Immunobiology and immunotherapy in genitourinary malignancies

Abstract

Immunotherapy has traditionally been a critical component of the cancer treatment armamentarium in genitourinary (GU) cancers. It has an established role in the management of carefully selected patients with metastatic renal cell carcinoma (RCC) [e.g., high dose interleukin-2 (IL-2)] and non-muscle invasive bladder cancer (NMIBC) [e.g., intravesical Bacillus Calmette-Guérin (BCG)]. In 2010, the sipuleucel-T vaccine was approved by the FDA for the management of metastatic castration-resistant prostate cancer (mCRPC), based on a phase III trial showing overall survival (OS) benefit compared to placebo. The immune checkpoint inhibitor nivolumab (anti-PD-1) recently received FDA approval for the management of patients with advanced RCC patients previously treated with anti-angiogenic therapy, based on OS benefit compared to everolimus. Recently, large clinical trials demonstrated meaningful clinical benefit, including durable responses, as well as a good tolerability/safety profile with the use of immune checkpoint inhibitors in advanced RCC and chemotherapy-resistant advanced urothelial carcinoma (UC), while FDA just approved atezolizumab for platinum-treated advanced UC. Numerous interesting trials in different cancers are ongoing.
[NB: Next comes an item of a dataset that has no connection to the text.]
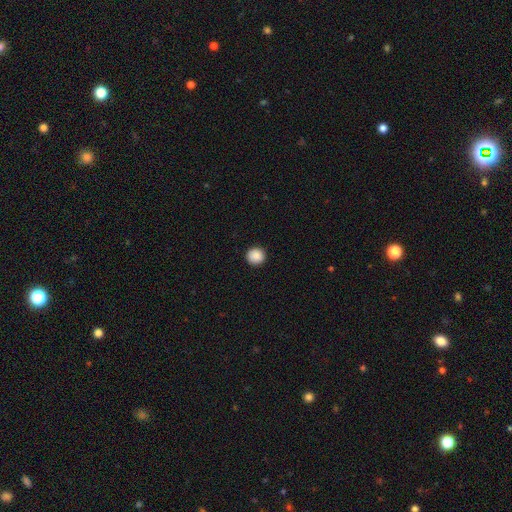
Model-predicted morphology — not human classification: type=smooth (88%); roundness=round (93%); merging=none (92%).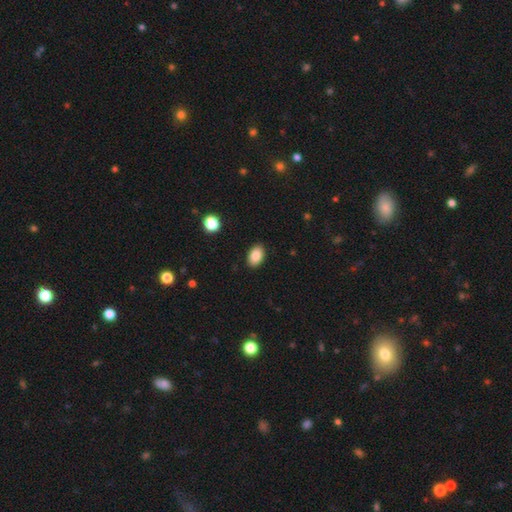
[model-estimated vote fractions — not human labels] This appears to be a smooth galaxy with no disk features (87%) that is in between round and cigar-shaped (88%). Merging: none (89%).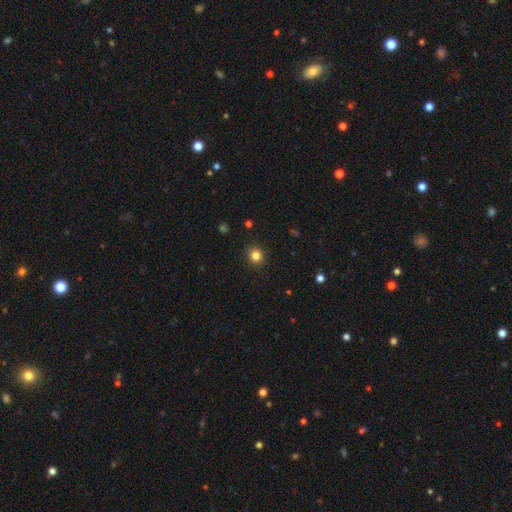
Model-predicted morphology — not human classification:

Several combinations of immune checkpoint blockade with chemotherapeutics, vaccines, targeted tyrosine kinase inhibitors & monoclonal antibodies, epigenetic modifiers, anti-angiogenic agents, tumor microenvironment & myeloid cell targeting therapies, metabolic modification strategies, radiation, and others, are being tested in clinical trials. Comprehensive understanding of the factors underlying antitumor immune responses in physiologically relevant animal models and humans will refine further the clinical benefit of immunotherapy. Discovery and validation of appropriate molecular biomarkers via coordinated translational research efforts, rational clinical trial designs with suitable endpoints and well-defined eligibility criteria, prospective registries/databases, careful evaluation of cost-effectiveness and safety/tolerability, adequate funding and open continuous discussions among all stakeholders will support the revolutionary nature of immunotherapy in GU cancers.

Keywords: Bladder cancer (BC); immunotherapy; prostate cancer; renal cancer.